A hundred years ago, when I was in college, one of my economics professors used to say, “If you punish a behavior you get less of it and if you reward a behavior you get more of it.”

He was referring to taxes. Taxes are essentially penalizing a behavior. It is only natural that the activity you are taxing will go down and hence the revenue the government receives will not be what it expects.
More recently, this was made clearer by Arthur Laffer, with a graphic illustration aptly named the Laffer Curve. The bottom line is that there are two tax rates that produce zero revenue for the government.
The first is a zero rate of tax, which of course will produce zero revenue. No big surprise there! The second rate that will produce zero revenue is a 100 percent tax rate.
If everything you produce is confiscated in taxes, what is your motivation for producing anything? If your net personal result is the same if you work or if you don’t work, why work?
Now the logical conclusion is that there is an optimal rate of taxes that generates the most revenue for the taxing authority and yet still motivates the producers to produce. There are several factors that go into this calculation and they are constantly changing with the times.
According to Laffer, revenue responses to a tax rate change will
depend upon the tax system in place, the time period being considered, the ease of moving into underground activities and the prevalence of legal loopholes.
This makes it a little more difficult than just saying lowering tax rates will increase revenue.
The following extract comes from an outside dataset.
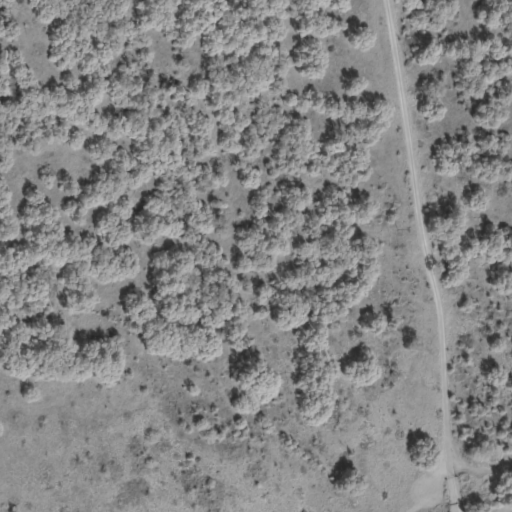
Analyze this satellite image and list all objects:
road: (433, 255)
This statement will hold generally but not absolutely.

The point I want to make with this information is how governments operate when thinkingabout taxes and what the reality ends up being.
Let’s take Ohio’s cigarette tax, which was increased several years ago. What the people in Columbus do is they look at how many packs of cigarettes are sold in a year and then decide how much revenue they want based on that quantity.
For example, let’s say that 1 million packs of cigarettes are sold each day in Ohio. It makes some sense that if you add one dollar of tax to a pack of cigarettes that this tax will generate $365 million new dollars in revenue each year.
The reality is quite different, however. Penalizing the purchase of cigarettes means
people will purchase fewer, thereby changing their behavior or finding
alternatives. The actual revenue received by the state will be considerably less than planned.
This works the same for gasoline, sugary drinks, bullets, salty snacks, alcohol, gambling or any other product or behavior the state deems worthy.
All this is well and good except the state spends the $365 million upfront and then is baffled when the revenue isn’t there. It’s even worse if the state plans on this revenue and goes out and borrows money based on these new future revenues.
It baffles my mind since I know that the state is aware of this phenomenon. Otherwise, why would it give tax incentives in order to encourage the behavior it wants; tax credits for
buying green cars, property tax abatements for building new buildings, deductions for providing health insurance to employees and many more.
As we go into this election, remember the Laffer Curve and listen to the words of the candidates when it comes to taxing (penalizing) a behavior to lower the deficit and create jobs.

Look past the rhetoric and look at the economics. Both parties are guilty of this because the behavior of politicians is always about power and not about sound economics. One more reason to celebrate John Galt Day on Aug. 13 — go on strike for the day.

Gary L. Rathbun is the president and CEO of Private Wealth Consultants, Ltd.